Die in die Jahre gekommene Inszenierung von Nicolas Joel, die Premiere erfolgte am 30. April 1984, schafft mit ihren kräftigen, großflächigen Bühnenbildern und aufwändigen Kostümen im klassischen ägyptischen Stil von Carlo Tommasi das passende, konfliktfreie Ambiente. Die Balletteinlagen wurden aufgefrischt, erzielen aber keine weiteren Spannungseffekte.

Foto © Michael Pöhn

So konzentriert sich das Publikumsinteresse auf seine Lieblinge und deren Leistungen, die sich allesamt genussvoll sehen und insbesondere hören lassen können. Allen voran wird Garanča in ihrer facettenreichen Darstellung der Pharaonentochter gefeiert. So ist sie eine Hochmütige, die sich in ihrer Überlegenheit gegenüber ihrer Rivalin sicher ist, aber doch innere Zweifel hegt, die eine Freundin sucht in der Männerwelt des Palastes, die sie nicht versteht. Ihre Liebe zu Radames ist ehrlich und doch auch von Machtsinnen erfüllt, denn nur so kann sie in der Männerwelt zu Herrscherin aufsteigen. Eine Vielschichtigkeit, die Garanča in ihrer kräftigen, wohltimbrierten Stimme mit dunkler Färbung geschickt ausfüllen kann. Sie ist herrschaftlich präsent, reißt sich aber zu gefühlvollen Gesten hin. Die Herausforderungen der Partitur meistert sie beeindruckend mit sicher gesetzten Tonsprüngen bis in die oberste Lage, führt Läufe und Melodien sicher intoniert im feinen Piano sowie im markanten Forte ohne Schärfen. Sicherlich wird sie diese Partie in den nächsten Jahren mit ihrer Interpretation auf vielen Bühnen prägen.

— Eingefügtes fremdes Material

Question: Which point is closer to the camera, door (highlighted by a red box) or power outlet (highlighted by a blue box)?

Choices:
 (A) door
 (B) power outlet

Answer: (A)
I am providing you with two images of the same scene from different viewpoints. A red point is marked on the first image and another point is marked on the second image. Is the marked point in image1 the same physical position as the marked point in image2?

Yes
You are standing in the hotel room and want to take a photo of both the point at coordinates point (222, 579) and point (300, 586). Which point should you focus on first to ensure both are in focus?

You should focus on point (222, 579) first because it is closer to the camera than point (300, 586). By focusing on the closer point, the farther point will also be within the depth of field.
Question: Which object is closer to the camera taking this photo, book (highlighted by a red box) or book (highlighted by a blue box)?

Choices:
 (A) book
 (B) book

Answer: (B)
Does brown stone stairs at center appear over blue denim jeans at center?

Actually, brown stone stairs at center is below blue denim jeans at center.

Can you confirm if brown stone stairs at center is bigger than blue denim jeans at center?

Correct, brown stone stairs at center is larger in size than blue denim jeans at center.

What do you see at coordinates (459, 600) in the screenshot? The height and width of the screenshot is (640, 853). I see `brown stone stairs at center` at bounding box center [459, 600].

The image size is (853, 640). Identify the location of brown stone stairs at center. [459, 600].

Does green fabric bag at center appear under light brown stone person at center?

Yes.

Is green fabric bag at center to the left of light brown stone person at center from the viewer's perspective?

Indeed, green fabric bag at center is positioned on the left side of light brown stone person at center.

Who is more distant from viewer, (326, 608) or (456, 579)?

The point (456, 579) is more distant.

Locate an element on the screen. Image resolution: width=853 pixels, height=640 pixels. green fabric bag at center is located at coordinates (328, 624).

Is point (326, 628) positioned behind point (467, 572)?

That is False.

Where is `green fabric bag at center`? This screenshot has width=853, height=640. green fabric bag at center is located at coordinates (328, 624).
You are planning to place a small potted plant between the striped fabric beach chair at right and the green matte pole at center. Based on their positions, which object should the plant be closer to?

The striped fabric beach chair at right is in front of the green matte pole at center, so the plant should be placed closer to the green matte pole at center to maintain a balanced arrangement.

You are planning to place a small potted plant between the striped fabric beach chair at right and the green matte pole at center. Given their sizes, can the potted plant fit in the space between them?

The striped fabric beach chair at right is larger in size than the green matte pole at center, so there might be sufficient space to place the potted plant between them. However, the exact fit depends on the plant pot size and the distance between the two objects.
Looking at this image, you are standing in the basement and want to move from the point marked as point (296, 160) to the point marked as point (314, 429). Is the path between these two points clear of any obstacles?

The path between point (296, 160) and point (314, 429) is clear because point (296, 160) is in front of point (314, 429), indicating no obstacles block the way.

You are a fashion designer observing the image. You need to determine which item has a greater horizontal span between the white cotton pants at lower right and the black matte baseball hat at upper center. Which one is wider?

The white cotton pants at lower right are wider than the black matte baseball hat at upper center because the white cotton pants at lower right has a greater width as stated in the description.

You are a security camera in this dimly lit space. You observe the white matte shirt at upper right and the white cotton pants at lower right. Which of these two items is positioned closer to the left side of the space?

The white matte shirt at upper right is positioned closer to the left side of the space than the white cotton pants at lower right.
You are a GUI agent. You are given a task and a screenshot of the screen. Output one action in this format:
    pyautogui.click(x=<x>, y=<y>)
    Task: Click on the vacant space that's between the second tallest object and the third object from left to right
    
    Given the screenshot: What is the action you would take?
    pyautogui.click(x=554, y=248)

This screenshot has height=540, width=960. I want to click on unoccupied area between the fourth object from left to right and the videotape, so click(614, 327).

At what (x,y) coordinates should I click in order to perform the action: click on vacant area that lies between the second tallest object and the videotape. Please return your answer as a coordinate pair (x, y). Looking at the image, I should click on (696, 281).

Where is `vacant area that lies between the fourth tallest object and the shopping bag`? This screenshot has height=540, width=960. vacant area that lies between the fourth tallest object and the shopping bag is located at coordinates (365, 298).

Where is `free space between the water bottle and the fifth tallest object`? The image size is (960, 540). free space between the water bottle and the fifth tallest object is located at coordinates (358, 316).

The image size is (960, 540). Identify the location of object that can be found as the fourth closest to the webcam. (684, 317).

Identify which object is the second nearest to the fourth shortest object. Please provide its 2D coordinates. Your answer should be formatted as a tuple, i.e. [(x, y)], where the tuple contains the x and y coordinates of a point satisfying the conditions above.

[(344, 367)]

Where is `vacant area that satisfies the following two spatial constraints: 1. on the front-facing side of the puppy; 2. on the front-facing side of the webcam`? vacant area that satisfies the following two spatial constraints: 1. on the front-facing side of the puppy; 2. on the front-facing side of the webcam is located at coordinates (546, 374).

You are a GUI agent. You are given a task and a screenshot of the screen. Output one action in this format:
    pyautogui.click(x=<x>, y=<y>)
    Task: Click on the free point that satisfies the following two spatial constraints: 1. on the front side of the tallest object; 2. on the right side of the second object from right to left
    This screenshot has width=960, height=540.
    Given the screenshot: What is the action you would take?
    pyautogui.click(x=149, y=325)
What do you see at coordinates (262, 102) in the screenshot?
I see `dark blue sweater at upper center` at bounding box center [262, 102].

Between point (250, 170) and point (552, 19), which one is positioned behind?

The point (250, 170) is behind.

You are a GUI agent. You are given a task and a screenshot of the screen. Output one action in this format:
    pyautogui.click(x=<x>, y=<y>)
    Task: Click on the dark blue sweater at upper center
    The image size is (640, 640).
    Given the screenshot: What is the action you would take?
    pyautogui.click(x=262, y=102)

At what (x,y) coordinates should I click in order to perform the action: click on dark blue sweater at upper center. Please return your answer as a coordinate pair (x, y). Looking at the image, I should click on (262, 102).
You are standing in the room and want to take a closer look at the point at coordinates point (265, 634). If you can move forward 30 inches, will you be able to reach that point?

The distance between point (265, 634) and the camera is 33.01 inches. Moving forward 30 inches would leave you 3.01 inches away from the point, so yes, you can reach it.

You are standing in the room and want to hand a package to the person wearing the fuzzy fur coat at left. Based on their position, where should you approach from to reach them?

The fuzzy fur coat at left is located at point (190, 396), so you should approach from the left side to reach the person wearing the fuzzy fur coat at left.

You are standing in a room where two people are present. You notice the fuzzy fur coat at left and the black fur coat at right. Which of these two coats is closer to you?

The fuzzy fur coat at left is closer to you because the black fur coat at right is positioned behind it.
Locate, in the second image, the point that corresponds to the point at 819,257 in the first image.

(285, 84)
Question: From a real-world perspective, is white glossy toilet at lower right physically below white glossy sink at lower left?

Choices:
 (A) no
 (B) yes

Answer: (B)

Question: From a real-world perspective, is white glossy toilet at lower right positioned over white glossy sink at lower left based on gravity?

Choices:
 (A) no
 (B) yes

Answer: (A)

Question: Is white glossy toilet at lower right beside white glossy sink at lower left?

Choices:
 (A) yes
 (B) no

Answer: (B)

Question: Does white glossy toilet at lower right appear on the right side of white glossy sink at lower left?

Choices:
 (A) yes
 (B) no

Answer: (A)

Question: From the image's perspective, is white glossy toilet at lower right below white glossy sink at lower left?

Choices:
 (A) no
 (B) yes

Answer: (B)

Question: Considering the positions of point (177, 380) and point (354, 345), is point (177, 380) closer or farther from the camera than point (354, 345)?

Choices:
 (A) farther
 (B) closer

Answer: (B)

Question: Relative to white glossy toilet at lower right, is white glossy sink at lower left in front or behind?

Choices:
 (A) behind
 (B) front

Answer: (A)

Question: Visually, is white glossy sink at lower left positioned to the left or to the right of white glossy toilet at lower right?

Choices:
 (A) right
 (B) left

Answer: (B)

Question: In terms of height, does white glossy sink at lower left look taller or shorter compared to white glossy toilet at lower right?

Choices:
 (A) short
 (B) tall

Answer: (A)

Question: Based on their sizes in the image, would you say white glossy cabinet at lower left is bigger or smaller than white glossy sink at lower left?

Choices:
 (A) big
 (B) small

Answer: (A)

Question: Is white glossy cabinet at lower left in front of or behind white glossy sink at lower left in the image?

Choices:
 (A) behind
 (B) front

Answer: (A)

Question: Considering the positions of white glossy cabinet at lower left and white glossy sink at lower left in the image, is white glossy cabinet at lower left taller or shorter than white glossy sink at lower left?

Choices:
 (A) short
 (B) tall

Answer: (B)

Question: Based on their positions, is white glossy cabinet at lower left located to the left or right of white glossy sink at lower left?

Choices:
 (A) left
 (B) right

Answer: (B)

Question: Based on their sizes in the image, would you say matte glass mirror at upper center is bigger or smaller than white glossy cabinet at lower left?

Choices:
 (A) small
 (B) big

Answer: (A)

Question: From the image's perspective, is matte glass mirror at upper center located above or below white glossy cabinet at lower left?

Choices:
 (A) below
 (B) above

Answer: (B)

Netrebko hat bereits an verschiedenen Bühnen mit ihrer Darstellung der gefangenen Königstochter Aida brilliert. Im Gespann mit einer so markanten, aufregenden Widersacherin steigert auch sie sich zu wahrer Bestleistung. Ihre Auftritte sind zumeist geprägt vom Zusammenspiel mit einzelnen Instrumenten und so besonders intim und gefühlvoll, aber auch sehr ausgeprägt auf den Gesang. Diese Intimität beherrscht sie, und ihre Vorstellung der Nilarie berührt durch und durch. Technisch perfekt sitzen die Spitzentöne, die sie ohne Mühe aus der Kehle fließen lässt. Sie ist auch professionell und sicher im Umgang mit ihren Kollegen. So profitiert Kaufmann, der als Radames eine ordentliche stimmliche Leistung bringt, aber an Kraft und Volumen nicht an seine Kolleginnen heranreicht. Seine feinen Piani, die sich in einen Gefühlsausbruch steigern können, zählen zu seinen Spezialitäten. Hier gelingt ihm und Anna Netrebko ein zartes, emotional ausgeschmücktes Finale. Dieses Liebespaar vereint sich glaubwürdig im Tod. Die Friedensrufe der trauernden Amneris umgeben die Einmauerungsszene mit ungeahnter Wärme.

Salsi trumpft als streitbarer Vater und Herrscher auf, der auch weiß, für sein Volk um Milde zu bitten. Stimmlich hat er keine Schwierigkeiten mit der Partie und legt viel Gefühl und Ausdruck in die Darbietung. Ebenso überzeugen der junge Ilja Kazakov als König, Alexander Vinogradov als stimmgewaltiger Ramfis und besonders Anna Bondarenko als eine vollmundige, weichzeichnende Priesterin.

Am Pult führt Nicola Luisotti mit sicherer Hand uninspiriert das Orchester. In der Abstimmung mit der Bühne herrschen kleine Unebenheiten im Tempo, die der sicher und einnehmend schön singende Chor mit Routine zu meistern weiß. Zu den Sängern führt er mit Augenmaß und Rücksicht das Orchester.

Großer Jubel, Freude und Begeisterung im ausverkauften Haus. Die Aufführungsserie ist Stadtgespräch und zieht viele internationale Opernliebhaber zurecht in die Donaumetropole.